§ Set task
Pick up the piece on B. F. Morris where it stops and keep it going.

Start of Document

The son of an Ohio senator, B. F. Morris was educated at Miami University in Ohio, where William Holmes McGuffy (of McGuffy Reader fame) was a professor. Morris became a minister in the Congregational church, spending most of his life in the Midwest, but eventually ending up in Washington, D.C. Unlike his father Thomas Morris, or his brothers Isaac and Jonathan, he was never elected to Congress and so evaded the necessary “notability” to end up in Wikipedia. (He is the only one of our four quotation-shapers to do so.) In view of the scarcity of information about him, let me give the entire entry on him from The Twentieth Century Dictionary of Notable Americans, volume 7, no page number:
MORRIS, Benjamin Franklin, clergyman and author, was born in Bethel, Ohio, Aug. 18, 1810; son of the Hon. Thomas and Rachel (Davis) Morris. He was graduated at Miami university, A.B., 1832, A.M. 1836. He was a Congregational minister in Iowa and Illinois, 1833-40; pastor of Presbyterian churches in Indiana, 1840-59, and of a Congregational church in Lebanon, Ohio, 1859-61. He removed to Washington, D.C., in 1861, where he engaged in literary work. He is the author of: The Christian Life and Character of the Civil Institutions of the United States (1864); The Nation's Tribute to Abraham Lincoln (1865); and Life of Thomas Morris (1856). He died in Springfield, Ohio, June 28, 1867.
He was married to Eliza Chittenden in 1833 and they had seven children together, four boys and three girls. At least two of his children died before he did.
Now as I said B. F. Morris was a minister, and if he’d stuck to his profession there’d be no need to drag him out of his well-deserved obscurity. But he didn’t. In addition to his ministerial duties, B. F. Morris engaged in a rather odd hobby—reading through historical and biographical tomes and manuscripts to cherry-pick nice things famous people had said about Christianity and the Bible. (Evangelist David Barton would pursue the same hobby a century and a half later, and he would make it pay.)
Now you have to remember that for Morris this wasn’t simply a matter of going online, finding your source, selecting your passage, copying it, and pasting it into your notes or whatever. Nor could he do as I used to do, carry his source to a convenient photocopier and run off a few pages. Indeed, even propping the volume up by his typewriter and quickly copying his selected passage was out. No, Morris had to copy out his material by hand, relying (most likely) on sunlight for illumination, or maybe candles or lamps if the sun had gone down.

End of Document
Start of Recorded data

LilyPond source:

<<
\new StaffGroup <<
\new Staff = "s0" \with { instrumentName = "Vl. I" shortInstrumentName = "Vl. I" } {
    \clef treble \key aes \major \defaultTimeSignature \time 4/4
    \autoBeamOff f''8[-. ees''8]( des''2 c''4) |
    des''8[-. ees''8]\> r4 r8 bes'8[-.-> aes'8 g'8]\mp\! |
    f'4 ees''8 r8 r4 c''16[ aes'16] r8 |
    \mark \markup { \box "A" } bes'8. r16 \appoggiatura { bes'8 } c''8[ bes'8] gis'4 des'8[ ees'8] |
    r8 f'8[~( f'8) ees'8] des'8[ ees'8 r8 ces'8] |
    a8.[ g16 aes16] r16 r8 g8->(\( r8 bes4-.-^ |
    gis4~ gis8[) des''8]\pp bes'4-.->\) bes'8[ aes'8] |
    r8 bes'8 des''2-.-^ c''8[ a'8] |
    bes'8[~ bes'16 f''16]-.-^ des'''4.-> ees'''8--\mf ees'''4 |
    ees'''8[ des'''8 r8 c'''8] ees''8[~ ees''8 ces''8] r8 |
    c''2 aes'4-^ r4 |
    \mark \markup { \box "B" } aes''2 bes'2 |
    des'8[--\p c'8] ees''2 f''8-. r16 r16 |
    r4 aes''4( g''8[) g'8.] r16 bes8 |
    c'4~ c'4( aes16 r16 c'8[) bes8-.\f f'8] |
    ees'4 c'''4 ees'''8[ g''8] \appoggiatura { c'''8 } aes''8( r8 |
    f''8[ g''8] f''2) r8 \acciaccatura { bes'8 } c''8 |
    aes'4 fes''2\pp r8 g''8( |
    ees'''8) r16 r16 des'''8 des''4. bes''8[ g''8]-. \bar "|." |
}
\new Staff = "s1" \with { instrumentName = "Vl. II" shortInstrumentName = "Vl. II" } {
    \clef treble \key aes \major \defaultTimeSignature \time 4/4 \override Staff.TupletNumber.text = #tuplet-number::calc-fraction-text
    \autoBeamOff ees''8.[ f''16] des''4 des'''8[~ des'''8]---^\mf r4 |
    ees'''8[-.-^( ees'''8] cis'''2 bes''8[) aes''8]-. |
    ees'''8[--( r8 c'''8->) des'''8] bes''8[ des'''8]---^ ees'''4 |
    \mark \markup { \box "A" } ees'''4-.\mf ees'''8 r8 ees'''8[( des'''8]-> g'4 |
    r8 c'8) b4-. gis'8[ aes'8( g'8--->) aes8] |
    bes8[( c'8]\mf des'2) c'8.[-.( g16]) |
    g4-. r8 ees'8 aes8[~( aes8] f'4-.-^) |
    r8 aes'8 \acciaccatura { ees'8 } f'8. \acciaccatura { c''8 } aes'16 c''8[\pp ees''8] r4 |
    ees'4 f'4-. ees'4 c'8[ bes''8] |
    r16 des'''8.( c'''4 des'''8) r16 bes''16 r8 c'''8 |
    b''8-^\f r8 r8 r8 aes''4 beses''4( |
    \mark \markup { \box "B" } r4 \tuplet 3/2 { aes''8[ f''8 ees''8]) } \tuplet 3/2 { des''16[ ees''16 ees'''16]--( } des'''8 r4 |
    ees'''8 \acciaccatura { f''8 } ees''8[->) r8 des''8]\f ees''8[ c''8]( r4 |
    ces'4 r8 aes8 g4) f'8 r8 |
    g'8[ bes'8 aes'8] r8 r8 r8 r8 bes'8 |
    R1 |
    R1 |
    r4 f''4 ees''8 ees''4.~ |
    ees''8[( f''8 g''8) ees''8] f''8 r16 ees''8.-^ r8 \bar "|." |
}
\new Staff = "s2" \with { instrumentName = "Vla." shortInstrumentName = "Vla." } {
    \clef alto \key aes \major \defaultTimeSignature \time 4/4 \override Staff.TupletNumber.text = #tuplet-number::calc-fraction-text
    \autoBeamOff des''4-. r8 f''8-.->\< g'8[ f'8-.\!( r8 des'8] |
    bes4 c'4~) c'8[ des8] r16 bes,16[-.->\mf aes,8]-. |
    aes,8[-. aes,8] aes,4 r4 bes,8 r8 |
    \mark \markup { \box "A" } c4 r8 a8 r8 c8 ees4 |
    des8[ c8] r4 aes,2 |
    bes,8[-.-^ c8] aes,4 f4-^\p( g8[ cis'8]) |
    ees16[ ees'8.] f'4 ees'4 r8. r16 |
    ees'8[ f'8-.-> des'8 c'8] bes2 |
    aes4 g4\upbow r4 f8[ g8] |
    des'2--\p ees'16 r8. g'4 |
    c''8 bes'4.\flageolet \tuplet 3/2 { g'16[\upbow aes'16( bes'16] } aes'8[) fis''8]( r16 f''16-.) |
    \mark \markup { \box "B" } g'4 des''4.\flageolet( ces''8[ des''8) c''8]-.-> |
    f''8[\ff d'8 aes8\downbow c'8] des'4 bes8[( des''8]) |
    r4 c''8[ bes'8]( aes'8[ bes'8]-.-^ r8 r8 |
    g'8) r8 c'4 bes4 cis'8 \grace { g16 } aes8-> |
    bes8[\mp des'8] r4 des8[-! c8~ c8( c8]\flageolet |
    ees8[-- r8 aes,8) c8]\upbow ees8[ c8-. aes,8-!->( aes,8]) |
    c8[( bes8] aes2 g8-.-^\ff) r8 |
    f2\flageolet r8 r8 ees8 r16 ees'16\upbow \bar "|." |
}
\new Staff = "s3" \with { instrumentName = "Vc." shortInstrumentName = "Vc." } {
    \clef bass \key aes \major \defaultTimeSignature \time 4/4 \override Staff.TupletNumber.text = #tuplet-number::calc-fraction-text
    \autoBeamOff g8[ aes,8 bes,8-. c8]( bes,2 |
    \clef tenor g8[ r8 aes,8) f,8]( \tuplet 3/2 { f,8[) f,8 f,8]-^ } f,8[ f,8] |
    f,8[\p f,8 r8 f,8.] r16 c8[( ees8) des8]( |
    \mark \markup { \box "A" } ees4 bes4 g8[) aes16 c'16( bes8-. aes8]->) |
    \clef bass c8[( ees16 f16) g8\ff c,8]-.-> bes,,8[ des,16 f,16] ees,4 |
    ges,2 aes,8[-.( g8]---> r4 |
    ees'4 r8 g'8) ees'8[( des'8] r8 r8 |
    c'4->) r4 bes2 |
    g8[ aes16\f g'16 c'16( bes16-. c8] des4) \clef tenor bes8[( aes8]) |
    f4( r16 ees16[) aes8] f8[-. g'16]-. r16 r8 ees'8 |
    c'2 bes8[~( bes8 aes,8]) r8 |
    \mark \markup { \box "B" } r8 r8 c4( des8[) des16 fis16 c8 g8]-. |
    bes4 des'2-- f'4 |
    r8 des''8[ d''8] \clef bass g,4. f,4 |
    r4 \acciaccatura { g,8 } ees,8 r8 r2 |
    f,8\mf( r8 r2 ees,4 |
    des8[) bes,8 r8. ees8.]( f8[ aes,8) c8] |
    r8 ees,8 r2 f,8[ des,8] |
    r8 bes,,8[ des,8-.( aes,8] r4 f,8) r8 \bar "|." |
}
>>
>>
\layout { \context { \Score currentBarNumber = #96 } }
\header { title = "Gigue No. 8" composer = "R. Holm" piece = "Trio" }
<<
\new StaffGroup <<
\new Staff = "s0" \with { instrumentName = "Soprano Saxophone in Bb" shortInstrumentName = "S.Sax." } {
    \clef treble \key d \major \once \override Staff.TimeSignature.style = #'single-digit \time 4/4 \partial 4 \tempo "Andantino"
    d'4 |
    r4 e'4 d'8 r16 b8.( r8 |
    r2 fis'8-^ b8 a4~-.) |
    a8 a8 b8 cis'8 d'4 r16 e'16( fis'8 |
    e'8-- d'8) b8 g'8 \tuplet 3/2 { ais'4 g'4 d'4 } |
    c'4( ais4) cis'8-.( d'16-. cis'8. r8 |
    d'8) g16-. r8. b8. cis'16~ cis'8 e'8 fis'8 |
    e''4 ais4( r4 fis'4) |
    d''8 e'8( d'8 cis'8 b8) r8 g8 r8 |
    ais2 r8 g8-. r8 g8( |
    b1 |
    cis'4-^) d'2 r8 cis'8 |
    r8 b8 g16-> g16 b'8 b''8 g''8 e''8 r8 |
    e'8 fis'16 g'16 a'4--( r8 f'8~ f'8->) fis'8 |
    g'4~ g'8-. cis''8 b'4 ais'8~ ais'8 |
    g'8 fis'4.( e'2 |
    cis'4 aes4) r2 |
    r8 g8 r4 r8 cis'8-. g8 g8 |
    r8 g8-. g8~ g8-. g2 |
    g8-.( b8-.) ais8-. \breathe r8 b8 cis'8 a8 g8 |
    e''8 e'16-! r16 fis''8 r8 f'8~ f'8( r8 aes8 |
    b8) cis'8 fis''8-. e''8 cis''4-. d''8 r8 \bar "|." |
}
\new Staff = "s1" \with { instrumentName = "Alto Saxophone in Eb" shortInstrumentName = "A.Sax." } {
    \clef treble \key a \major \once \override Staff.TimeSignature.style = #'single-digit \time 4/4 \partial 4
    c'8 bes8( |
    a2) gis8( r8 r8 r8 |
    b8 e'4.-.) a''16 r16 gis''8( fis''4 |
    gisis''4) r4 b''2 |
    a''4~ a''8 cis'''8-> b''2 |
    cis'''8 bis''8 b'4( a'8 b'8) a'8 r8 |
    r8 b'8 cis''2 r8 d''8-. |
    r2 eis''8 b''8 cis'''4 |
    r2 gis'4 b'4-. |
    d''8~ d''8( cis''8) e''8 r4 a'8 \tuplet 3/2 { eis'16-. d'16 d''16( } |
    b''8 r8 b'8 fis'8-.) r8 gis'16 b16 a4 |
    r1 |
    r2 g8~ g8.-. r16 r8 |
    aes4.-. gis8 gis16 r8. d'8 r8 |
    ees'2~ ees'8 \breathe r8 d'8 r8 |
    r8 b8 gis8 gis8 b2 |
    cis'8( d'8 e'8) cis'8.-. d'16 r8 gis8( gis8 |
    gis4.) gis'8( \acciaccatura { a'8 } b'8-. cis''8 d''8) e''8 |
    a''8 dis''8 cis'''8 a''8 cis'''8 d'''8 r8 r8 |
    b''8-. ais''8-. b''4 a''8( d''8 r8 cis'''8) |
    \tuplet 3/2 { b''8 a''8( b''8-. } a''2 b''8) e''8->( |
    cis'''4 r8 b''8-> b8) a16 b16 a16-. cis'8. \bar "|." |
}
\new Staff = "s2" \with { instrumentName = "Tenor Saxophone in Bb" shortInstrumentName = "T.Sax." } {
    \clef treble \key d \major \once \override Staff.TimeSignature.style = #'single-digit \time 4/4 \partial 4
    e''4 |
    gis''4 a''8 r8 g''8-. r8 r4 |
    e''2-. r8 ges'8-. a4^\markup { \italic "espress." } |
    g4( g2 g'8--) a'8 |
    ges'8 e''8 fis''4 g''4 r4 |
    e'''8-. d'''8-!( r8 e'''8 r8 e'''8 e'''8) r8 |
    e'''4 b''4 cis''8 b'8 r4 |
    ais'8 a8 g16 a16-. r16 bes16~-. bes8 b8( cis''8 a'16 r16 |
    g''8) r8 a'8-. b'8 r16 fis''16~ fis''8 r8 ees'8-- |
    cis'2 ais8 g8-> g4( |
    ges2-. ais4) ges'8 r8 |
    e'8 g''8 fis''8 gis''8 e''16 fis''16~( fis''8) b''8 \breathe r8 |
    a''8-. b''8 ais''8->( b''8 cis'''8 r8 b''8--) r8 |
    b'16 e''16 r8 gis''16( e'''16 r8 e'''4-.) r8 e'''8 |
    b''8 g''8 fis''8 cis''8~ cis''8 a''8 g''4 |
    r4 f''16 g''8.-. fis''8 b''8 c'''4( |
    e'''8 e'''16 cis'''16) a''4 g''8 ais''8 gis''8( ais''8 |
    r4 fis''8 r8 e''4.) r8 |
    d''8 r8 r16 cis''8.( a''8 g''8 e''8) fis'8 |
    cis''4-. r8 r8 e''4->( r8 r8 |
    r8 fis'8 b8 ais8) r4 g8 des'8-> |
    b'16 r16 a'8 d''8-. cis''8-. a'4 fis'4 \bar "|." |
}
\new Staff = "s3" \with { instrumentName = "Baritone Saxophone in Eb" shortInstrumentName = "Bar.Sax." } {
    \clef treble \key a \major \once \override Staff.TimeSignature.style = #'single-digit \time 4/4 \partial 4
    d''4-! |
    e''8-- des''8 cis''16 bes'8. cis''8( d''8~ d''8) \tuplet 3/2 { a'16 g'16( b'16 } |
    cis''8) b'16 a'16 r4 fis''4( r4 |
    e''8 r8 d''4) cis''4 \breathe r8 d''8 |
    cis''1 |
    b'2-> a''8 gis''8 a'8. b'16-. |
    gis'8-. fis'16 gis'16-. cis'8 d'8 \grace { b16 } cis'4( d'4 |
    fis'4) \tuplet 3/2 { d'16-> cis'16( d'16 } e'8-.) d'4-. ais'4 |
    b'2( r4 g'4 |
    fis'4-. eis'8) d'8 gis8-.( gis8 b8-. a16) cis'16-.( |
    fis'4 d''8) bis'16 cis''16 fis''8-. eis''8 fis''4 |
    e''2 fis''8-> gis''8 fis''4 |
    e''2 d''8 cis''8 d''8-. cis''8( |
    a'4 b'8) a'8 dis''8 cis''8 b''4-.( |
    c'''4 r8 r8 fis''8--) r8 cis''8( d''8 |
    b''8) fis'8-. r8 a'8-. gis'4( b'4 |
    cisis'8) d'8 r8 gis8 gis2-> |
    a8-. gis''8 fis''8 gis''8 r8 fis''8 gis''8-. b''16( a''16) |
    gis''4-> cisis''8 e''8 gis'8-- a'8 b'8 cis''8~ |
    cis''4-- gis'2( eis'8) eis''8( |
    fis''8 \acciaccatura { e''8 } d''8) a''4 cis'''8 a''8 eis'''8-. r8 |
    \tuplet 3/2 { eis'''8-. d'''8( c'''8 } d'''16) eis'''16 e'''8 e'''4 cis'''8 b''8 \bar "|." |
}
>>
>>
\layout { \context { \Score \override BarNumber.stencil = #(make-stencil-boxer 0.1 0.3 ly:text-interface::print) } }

End of Recorded data

§ Response to the task
Further, the multi-volume sets and rare pamphlets he wanted were apparently not within his reach. He had to frequent the libraries of wealthy collectors, with all the inconveniences that entailed. In Indiana he used Samuel Parker’s “large political and historical library”; in Ohio he availed himself of Thomas Corwin’s collection. In the nation’s capital he made use of the Library of Congress, the “large and invaluable collection of books and periodicals illustrative of the early history of our country” belonging to Peter Force (and later acquired by the Library of Congress), and Washington’s manuscripts in the State Department. He scanned through the commentaries of Story, Bayard, and Rawle on the Constitution, the works of Webster and Burke and Beecher, the histories of Bancroft and Hall and Grahame, Jared Sparks’ edition of Washington’s works, volumes on preachers and politics, orations, official records, charters, constitutions, collecting bits and pieces, laboriously copying them out by hand—perhaps hastily, perhaps under other less-than-ideal conditions.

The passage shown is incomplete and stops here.